** Document **
Monday, August 18, 2008

A TRIBUTE TO BREAKIN': MY INTERVIEW WITH PHINEAS NEWBORN III

Kicking things off for my tribute to "Breakin'" this week, I have one of the most memorable characters in the whole movie, who played the pivotal role of hooking up the T.K.O crew. Many of you may remember his unshakable nickname that Kelly so fondly referred to him by..."Cupcake" but to me he's just Adam, the brotha in the purple tights who carelessly danced to the beat of his own drum.

The Adam character was also a bit revolutionary since this was one of the first times that I had ever seen an openly gay character in a movie where his sexuality was never mentioned, nor was it even an issue. This had to have been a pretty amazing feat to gay men during that time.

The man who so brilliantly brought this over the top character to life was none other than Mr. Phineas Newborn III. I recently caught up with Phineas and got a chance to hear about everything from his hillarious Breakin' audition to the multimillion selling manuscript he's soon going to be bringing to Broadway as a musical.


Click below to read the interview...

FADE IN:

SHEQUETA
Los Angeles or New York?

PHINEAS
I’m in New York…

SHEQUETA
Which do you like the most?

PHINEAS
Oh I like them both but I like New York more for what I’m doing right now.

SHEQUETA
Rock or Hip-Hop?

PHINEAS
Hip-Hop

SHEQUETA
Chess or Checkers?

PHINEAS
Checkers

SHEQUETA
Where are you from?

PHINEAS
I’m from Los Angeles.

SHEQUETA
You're a singer?

PHINEAS
Uh huh.

SHEQUETA
You have a beautiful voice...do you do voiceovers?

PHINEAS
How did you know?

SHEQUETA
I research people and I found you singing on something. I downloaded it. I was like oh wow. Do you do voiceovers?

PHINEAS
Yes, I’ve worked a lot on stage so I’ve been able to use my voice with that.

** Entries shown **

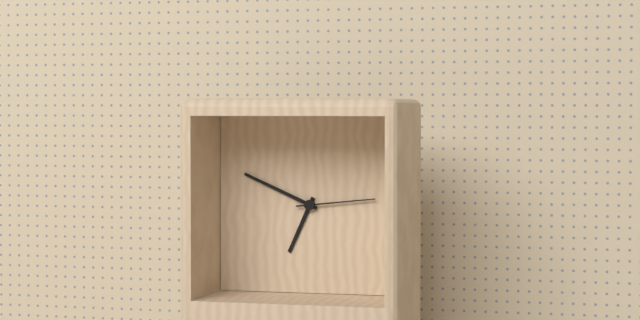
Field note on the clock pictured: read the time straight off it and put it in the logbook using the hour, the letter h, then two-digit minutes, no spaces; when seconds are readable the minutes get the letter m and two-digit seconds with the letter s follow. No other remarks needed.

...

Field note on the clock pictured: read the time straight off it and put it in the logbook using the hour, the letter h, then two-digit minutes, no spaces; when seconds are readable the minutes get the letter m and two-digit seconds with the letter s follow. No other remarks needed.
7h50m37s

** Given problem **
Reproduce the Breakin' tribute above word for word, from "The Adam character" up to and including "during that time.".

** Output of the exercise **
The Adam character was also a bit revolutionary since this was one of the first times that I had ever seen an openly gay character in a movie where his sexuality was never mentioned, nor was it even an issue. This had to have been a pretty amazing feat to gay men during that time.